— start of Records supplied —
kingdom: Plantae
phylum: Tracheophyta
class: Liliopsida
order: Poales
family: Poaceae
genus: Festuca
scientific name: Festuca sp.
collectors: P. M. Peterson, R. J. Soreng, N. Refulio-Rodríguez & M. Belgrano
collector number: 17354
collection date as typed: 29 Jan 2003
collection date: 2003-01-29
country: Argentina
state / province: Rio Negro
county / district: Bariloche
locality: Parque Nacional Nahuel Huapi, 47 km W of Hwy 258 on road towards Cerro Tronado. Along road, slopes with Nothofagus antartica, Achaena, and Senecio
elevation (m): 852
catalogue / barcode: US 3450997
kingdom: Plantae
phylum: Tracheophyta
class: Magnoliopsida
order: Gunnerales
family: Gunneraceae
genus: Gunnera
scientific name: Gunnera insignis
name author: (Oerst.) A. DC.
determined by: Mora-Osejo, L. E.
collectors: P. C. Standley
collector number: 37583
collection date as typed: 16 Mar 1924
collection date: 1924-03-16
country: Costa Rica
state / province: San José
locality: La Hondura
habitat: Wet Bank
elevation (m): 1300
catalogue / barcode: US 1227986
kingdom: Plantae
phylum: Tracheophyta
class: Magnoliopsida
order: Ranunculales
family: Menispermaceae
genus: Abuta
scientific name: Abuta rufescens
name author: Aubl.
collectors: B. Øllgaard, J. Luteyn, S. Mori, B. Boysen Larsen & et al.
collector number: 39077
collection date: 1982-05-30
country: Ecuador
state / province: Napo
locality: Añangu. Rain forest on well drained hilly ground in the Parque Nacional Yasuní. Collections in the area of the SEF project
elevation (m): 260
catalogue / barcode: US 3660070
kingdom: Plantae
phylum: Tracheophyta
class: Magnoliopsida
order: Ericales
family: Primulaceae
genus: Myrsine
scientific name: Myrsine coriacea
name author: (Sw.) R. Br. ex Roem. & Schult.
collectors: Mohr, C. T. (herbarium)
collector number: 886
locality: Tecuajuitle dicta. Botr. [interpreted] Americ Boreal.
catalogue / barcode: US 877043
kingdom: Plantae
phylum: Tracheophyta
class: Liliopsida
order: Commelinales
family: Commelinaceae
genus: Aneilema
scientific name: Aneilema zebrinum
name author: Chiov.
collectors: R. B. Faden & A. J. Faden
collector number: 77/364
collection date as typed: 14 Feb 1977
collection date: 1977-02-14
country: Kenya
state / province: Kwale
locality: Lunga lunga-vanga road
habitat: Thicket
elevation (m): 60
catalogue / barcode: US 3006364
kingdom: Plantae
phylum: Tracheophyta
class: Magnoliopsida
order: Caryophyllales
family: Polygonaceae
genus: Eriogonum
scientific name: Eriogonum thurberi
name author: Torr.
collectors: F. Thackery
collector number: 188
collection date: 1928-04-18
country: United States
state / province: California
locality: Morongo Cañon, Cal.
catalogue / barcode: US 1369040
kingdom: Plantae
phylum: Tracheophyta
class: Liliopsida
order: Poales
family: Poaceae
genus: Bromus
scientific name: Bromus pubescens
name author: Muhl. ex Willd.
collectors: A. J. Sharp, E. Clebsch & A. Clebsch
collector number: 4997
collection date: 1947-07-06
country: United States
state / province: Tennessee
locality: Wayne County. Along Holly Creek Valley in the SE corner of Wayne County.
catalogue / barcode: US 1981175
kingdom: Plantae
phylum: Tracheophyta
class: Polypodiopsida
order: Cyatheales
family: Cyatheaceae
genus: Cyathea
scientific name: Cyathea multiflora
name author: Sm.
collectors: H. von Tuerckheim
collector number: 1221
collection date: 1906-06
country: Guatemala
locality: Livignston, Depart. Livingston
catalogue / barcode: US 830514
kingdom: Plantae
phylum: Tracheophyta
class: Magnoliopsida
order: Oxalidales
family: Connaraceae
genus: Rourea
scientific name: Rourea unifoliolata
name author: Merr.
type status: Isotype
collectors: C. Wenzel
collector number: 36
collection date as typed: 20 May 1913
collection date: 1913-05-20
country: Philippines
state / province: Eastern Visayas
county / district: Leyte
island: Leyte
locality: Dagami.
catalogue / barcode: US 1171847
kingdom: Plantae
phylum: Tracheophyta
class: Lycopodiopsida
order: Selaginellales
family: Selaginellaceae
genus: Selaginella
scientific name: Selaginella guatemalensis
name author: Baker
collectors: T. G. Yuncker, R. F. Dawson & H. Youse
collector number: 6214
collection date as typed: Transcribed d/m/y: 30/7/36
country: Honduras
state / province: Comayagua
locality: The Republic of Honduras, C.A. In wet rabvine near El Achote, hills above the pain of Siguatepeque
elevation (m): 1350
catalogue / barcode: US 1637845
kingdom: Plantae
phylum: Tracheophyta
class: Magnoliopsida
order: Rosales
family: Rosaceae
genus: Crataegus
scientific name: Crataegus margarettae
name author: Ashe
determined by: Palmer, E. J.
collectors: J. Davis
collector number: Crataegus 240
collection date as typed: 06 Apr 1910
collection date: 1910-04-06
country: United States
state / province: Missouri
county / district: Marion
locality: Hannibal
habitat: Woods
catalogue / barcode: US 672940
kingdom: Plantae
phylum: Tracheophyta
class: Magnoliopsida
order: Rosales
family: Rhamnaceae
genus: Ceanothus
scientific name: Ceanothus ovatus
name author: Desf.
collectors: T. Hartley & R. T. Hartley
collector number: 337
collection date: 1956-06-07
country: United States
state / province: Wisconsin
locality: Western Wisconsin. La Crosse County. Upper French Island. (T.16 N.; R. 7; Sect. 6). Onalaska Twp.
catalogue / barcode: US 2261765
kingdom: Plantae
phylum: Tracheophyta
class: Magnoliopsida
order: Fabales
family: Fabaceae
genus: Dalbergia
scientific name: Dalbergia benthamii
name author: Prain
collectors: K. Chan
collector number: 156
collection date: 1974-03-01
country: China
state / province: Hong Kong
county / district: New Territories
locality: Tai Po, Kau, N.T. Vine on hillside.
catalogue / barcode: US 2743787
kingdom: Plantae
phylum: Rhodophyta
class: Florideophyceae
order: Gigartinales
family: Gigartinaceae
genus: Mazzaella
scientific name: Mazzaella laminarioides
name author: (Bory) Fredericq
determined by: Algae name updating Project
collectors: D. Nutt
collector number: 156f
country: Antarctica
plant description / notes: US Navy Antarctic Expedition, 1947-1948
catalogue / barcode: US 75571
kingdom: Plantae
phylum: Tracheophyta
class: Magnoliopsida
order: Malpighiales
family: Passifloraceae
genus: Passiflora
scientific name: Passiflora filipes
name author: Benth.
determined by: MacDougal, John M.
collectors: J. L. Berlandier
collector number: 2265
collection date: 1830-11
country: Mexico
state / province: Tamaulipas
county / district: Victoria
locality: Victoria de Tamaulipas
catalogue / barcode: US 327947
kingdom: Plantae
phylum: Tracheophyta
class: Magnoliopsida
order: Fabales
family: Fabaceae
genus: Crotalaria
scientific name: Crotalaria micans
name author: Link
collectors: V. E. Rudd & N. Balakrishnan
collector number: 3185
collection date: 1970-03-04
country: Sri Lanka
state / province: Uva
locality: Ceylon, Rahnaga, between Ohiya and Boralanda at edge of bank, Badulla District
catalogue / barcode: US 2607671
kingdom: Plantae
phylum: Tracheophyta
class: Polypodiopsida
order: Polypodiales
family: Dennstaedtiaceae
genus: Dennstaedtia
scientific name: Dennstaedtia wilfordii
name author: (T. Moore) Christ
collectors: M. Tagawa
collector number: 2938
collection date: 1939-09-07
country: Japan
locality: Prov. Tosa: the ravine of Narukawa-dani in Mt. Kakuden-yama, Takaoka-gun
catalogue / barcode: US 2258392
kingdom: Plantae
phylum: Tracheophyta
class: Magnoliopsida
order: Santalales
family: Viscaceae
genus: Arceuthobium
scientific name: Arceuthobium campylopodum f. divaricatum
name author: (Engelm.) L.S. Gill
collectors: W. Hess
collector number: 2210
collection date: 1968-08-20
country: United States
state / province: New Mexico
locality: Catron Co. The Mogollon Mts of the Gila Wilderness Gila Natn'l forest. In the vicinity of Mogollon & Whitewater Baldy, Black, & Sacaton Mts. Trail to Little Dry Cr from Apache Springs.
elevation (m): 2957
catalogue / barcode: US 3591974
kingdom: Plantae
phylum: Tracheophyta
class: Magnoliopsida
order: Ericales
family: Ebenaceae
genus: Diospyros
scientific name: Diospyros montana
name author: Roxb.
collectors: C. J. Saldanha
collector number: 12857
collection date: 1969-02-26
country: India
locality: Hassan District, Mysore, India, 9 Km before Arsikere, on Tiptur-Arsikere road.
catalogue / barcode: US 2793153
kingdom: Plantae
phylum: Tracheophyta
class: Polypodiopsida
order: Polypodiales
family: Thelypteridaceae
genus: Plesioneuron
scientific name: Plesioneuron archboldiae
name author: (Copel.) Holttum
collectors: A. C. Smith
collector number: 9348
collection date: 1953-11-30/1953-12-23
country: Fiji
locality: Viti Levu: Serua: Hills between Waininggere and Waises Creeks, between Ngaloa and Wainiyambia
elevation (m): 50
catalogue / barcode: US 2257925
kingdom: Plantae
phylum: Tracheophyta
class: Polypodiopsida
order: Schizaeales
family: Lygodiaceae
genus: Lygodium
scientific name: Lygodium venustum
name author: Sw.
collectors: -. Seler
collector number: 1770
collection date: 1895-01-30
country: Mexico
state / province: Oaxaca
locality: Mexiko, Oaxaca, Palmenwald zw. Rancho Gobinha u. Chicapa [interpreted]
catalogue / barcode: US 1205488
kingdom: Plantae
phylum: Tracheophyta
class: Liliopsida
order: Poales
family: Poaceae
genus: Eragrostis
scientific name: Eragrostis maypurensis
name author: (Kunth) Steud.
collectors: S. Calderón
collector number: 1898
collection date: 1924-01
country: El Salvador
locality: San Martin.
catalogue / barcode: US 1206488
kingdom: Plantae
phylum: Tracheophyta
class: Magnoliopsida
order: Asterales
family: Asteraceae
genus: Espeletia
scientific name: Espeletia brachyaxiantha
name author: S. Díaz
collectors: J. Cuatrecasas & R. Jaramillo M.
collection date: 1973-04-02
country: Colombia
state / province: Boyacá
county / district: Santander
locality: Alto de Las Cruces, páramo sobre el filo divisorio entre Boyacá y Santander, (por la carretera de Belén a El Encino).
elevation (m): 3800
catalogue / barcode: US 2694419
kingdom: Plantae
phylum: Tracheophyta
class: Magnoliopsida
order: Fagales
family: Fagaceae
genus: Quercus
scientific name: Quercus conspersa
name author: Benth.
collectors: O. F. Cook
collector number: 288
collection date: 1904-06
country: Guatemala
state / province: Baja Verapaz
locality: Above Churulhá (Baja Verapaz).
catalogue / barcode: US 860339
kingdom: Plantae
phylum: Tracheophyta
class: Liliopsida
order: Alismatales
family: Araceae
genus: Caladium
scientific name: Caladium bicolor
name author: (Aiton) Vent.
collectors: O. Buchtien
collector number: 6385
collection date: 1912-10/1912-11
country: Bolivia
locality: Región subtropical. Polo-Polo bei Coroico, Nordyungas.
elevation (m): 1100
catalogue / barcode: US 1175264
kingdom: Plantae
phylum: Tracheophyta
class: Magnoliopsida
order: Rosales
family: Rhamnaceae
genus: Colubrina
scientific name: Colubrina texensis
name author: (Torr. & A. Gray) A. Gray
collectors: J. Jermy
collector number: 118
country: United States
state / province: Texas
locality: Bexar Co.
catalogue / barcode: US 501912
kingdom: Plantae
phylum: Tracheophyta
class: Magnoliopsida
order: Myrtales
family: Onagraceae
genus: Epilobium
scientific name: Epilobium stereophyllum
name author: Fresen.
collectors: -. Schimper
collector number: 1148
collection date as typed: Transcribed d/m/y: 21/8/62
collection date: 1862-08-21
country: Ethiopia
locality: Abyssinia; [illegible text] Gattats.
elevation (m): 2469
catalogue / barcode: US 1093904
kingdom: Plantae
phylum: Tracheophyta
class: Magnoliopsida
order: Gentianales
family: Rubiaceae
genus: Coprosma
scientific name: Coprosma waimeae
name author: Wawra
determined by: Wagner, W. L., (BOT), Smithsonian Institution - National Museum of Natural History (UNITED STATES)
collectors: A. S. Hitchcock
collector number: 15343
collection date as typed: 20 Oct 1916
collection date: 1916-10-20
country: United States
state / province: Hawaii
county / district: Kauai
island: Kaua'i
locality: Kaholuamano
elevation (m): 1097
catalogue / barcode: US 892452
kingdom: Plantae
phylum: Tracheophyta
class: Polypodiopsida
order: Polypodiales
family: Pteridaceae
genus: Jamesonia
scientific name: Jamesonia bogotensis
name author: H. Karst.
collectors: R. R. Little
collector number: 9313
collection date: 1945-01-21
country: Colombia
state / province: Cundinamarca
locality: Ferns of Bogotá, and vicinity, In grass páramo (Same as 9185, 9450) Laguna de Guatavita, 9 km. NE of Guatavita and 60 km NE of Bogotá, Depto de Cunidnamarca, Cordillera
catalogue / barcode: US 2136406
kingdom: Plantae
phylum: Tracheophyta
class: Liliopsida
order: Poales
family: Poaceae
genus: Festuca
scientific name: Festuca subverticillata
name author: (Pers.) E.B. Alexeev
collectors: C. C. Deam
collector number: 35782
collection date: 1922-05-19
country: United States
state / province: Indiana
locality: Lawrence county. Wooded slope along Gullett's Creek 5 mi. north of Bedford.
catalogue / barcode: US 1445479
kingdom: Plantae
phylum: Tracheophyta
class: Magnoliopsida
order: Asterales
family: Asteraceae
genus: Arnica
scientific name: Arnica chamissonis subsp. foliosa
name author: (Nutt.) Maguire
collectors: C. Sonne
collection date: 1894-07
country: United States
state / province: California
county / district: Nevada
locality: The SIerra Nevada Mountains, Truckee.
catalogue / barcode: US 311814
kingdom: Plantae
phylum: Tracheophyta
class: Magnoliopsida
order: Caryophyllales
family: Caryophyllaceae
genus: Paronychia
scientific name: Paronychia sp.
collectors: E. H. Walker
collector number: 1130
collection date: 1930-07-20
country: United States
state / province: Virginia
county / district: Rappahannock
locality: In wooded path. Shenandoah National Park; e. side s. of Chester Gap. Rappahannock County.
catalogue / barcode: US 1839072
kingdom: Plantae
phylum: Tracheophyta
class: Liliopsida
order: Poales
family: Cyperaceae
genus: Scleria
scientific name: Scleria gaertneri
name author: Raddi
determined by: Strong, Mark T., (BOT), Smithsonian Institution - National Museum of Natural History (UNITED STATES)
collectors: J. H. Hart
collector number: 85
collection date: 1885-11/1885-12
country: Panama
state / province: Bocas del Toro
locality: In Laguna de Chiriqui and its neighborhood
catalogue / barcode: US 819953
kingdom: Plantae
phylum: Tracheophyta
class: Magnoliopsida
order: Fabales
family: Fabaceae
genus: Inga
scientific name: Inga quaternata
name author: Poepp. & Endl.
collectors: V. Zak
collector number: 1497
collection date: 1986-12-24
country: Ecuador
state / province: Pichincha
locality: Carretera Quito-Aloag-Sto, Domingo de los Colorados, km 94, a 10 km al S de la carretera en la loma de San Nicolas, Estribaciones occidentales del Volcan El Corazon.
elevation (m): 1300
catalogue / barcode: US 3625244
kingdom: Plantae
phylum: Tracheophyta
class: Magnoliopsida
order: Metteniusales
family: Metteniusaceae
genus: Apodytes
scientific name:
— end of Records supplied —
Put the lines of the material above, starting at the line that contains "state / province: San José" and ending at the line that contains "genus: Aneilema", into a numbered list with any blank lines left out.

1. state / province: San José
2. locality: La Hondura
3. habitat: Wet Bank
4. elevation (m): 1300
5. catalogue / barcode: US 1227986
6. kingdom: Plantae
7. phylum: Tracheophyta
8. class: Magnoliopsida
9. order: Ranunculales
10. family: Menispermaceae
11. genus: Abuta
12. scientific name: Abuta rufescens
13. name author: Aubl.
14. collectors: B. Øllgaard, J. Luteyn, S. Mori, B. Boysen Larsen & et al.
15. collector number: 39077
16. collection date: 1982-05-30
17. country: Ecuador
18. state / province: Napo
19. locality: Añangu. Rain forest on well drained hilly ground in the Parque Nacional Yasuní. Collections in the area of the SEF project
20. elevation (m): 260
21. catalogue / barcode: US 3660070
22. kingdom: Plantae
23. phylum: Tracheophyta
24. class: Magnoliopsida
25. order: Ericales
26. family: Primulaceae
27. genus: Myrsine
28. scientific name: Myrsine coriacea
29. name author: (Sw.) R. Br. ex Roem. & Schult.
30. collectors: Mohr, C. T. (herbarium)
31. collector number: 886
32. locality: Tecuajuitle dicta. Botr. [interpreted] Americ Boreal.
33. catalogue / barcode: US 877043
34. kingdom: Plantae
35. phylum: Tracheophyta
36. class: Liliopsida
37. order: Commelinales
38. family: Commelinaceae
39. genus: Aneilema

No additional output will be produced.